# Elementary Autonomous Initial Value Textbook Problem

• Jun 1st 2010, 07:13 PM
VinceW
Elementary Autonomous Initial Value Textbook Problem
Solve the following initial value problem and determine the interval where the solution exists.

dy/dt = 2ty^2
y(0) = y_0

When y_0 <> 0, then y = 1/(1/y_0 - t^2).
When y_0 = 0, then y = 0

When y_0 > 0, the interval where solution exists is |t| < 1/sqrt(y_0)
When y_0 <= 0, the interval where solution exists is -infinity < t < +infinity

My work:

The equation is separable:

dy/y^2 = 2t dt
-1/y = t^2 + C

When y_0 = 0, I use intuition to come to the same solution that the textbook shows.

When y_0 <> 0
C = -1/y_0
y = 1/(1/y_0 - t^2).
The interval where the solution exists is where the denominator expression does not equal zero. Algebraically, that simplifies to t <> 1/sqrt(y_0)

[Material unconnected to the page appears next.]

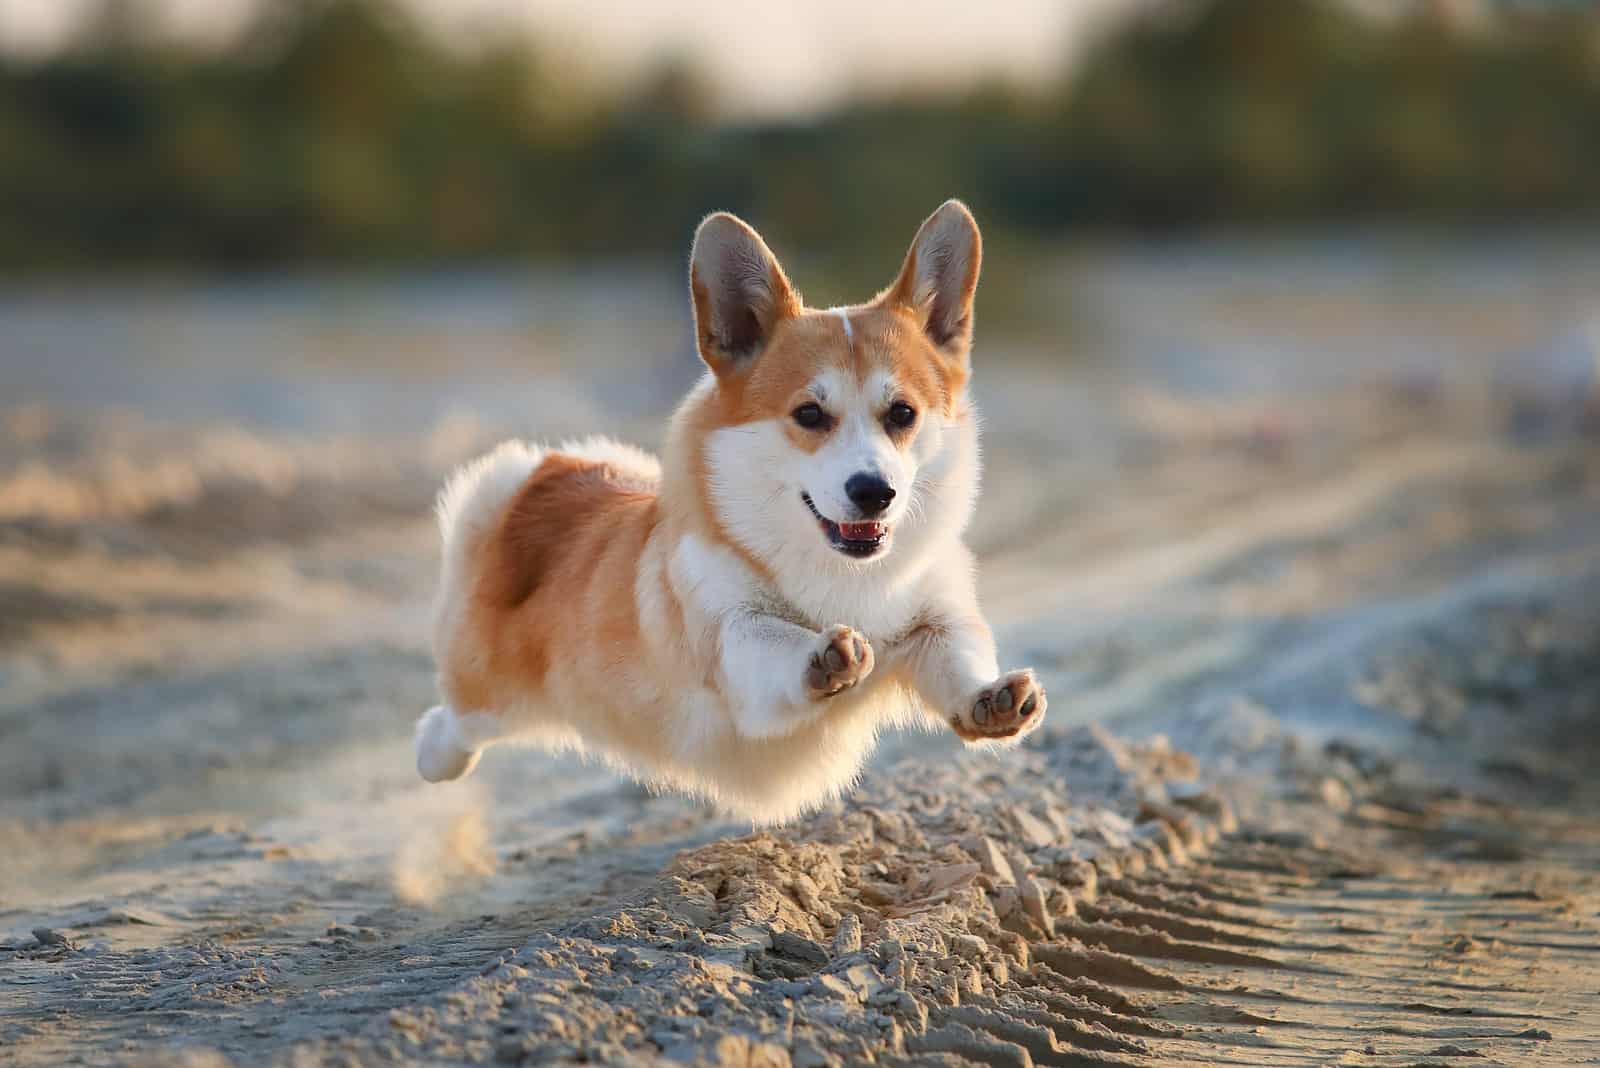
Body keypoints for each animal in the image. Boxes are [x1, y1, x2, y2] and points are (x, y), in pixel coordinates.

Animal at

The textbook answer is different. What did I do wrong or omit?
• Jun 4th 2010, 05:01 AM
Diemo
So far so good, you have
$\displaystyle y=\frac{1}{\frac{1}{y_0}-t^2}$.
Now rearrange this a litlle by multiplying the top and the bottom by $\displaystyle y_0$ to get
$\displaystyle y=\frac{y_0}{1-y_0t^2}$.
Now your correct in saying that this exists provided the denominator is non-zero, or when $\displaystyle y_0t^2 \not = 1$. But note that $\displaystyle t^2$ is always greater than zero, hence when $\displaystyle y_0$ is negative, it is impossible for $\displaystyle t^2y_0$ to be positive, hence the equation exists for all $\displaystyle y_0<0, t$. For $\displaystyle y_0>0$ the denominator is equal to zero when $\displaystyle t=+-\frac{1}{\sqrt{y_0}}$.

• Jun 9th 2010, 12:47 PM
VinceW
Quote:

Originally Posted by Diemo
So far so good, you have
$\displaystyle y=\frac{1}{\frac{1}{y_0}-t^2}$.
Now rearrange this a litlle by multiplying the top and the bottom by $\displaystyle y_0$ to get
$\displaystyle y=\frac{y_0}{1-y_0t^2}$.
Now your correct in saying that this exists provided the denominator is non-zero, or when $\displaystyle y_0t^2 \not = 1$. But note that $\displaystyle t^2$ is always greater than zero, hence when $\displaystyle y_0$ is negative, it is impossible for $\displaystyle t^2y_0$ to be positive, hence the equation exists for all $\displaystyle y_0<0, t$. For $\displaystyle y_0>0$ the denominator is equal to zero when $\displaystyle t=+-\frac{1}{\sqrt{y_0}}$.

$\displaystyle y_0 > 0$
$\displaystyle t \ne \pm \frac{1}{\sqrt{y_0}}$
$\displaystyle |t| < \frac{1}{\sqrt{y_0}}$
If I set $\displaystyle y_0 = 1$ and graph the corresponding formula $\displaystyle y = \frac{1}{1-t^2}$, the graph does not exist at $\displaystyle t = \pm 1$, but exists at all other values of t.